Records from a data collection:
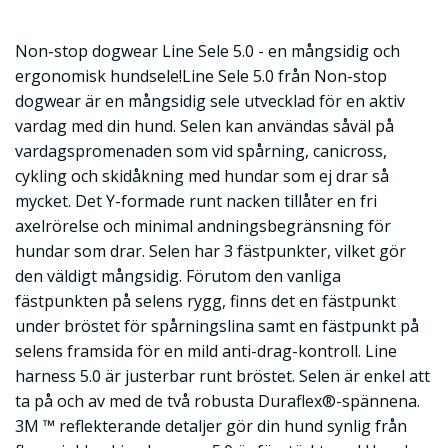
Non-stop dogwear Line Sele 5.0 - en mångsidig och
ergonomisk hundsele!Line Sele 5.0 från Non-stop
dogwear är en mångsidig sele utvecklad för en aktiv
vardag med din hund. Selen kan användas såväl på
vardagspromenaden som vid spårning, canicross,
cykling och skidåkning med hundar som ej drar så
mycket. Det Y-formade runt nacken tillåter en fri
axelrörelse och minimal andningsbegränsning för
hundar som drar. Selen har 3 fästpunkter, vilket gör
den väldigt mångsidig. Förutom den vanliga
fästpunkten på selens rygg, finns det en fästpunkt
under bröstet för spårningslina samt en fästpunkt på
selens framsida för en mild anti-drag-kontroll. Line
harness 5.0 är justerbar runt bröstet. Selen är enkel att
ta på och av med de två robusta Duraflex®-spännena.
3M ™ reflekterande detaljer gör din hund synlig från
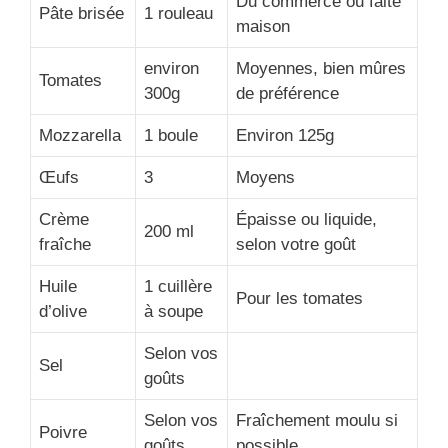
Du commerce ou faite
Pâte brisée
1 rouleau
maison
environ
Moyennes, bien mûres
Tomates
300g
de préférence
Mozzarella
1 boule
Environ 125g
Œufs
3
Moyens
Crème
Épaisse ou liquide,
200 ml
fraîche
selon votre goût
Huile
1 cuillère
Pour les tomates
d’olive
à soupe
Selon vos
Sel
goûts
Selon vos
Fraîchement moulu si
Poivre
goûts
possible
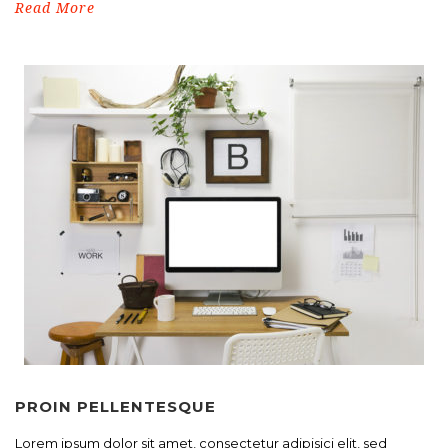
Read More
PROIN PELLENTESQUE
Lorem ipsum dolor sit amet, consectetur adipisici elit, sed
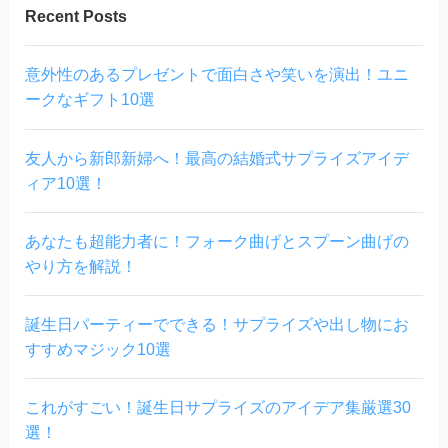
Recent Posts
意外性のあるプレゼントで面白さや笑いを演出！ユニ
ークなギフト10選
友人から新郎新婦へ！最高の結婚式サプライズアイデ
ィア10選！
あなたも超能力者に！フォーク曲げとスプーン曲げの
やり方を解説！
誕生日パーティーでできる！サプライズや出し物にお
すすめマジック10選
これがすごい！誕生日サプライズのアイデア集厳選30
選！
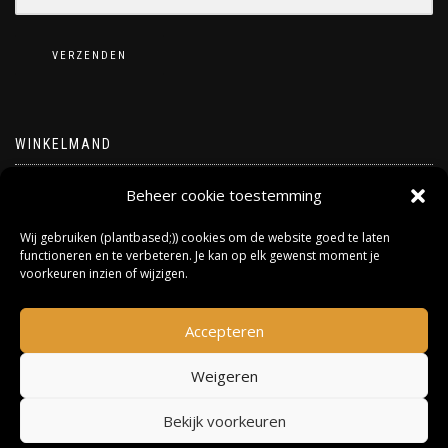
VERZENDEN
WINKELMAND
Geen producten in de winkelwagen.
Beheer cookie toestemming
Wij gebruiken (plantbased;)) cookies om de website goed te laten
functioneren en te verbeteren. Je kan op elk gewenst moment je
voorkeuren inzien of wijzigen.
Accepteren
Weigeren
Bekijk voorkeuren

WHAT YOU WILL DO: Locate every line in the records that contains the word "runt", matching uppercase and lowercase exactly, and copy each of those lines.

YOUR SOLUTION:
mycket. Det Y-formade runt nacken tillåter en fri
harness 5.0 är justerbar runt bröstet. Selen är enkel att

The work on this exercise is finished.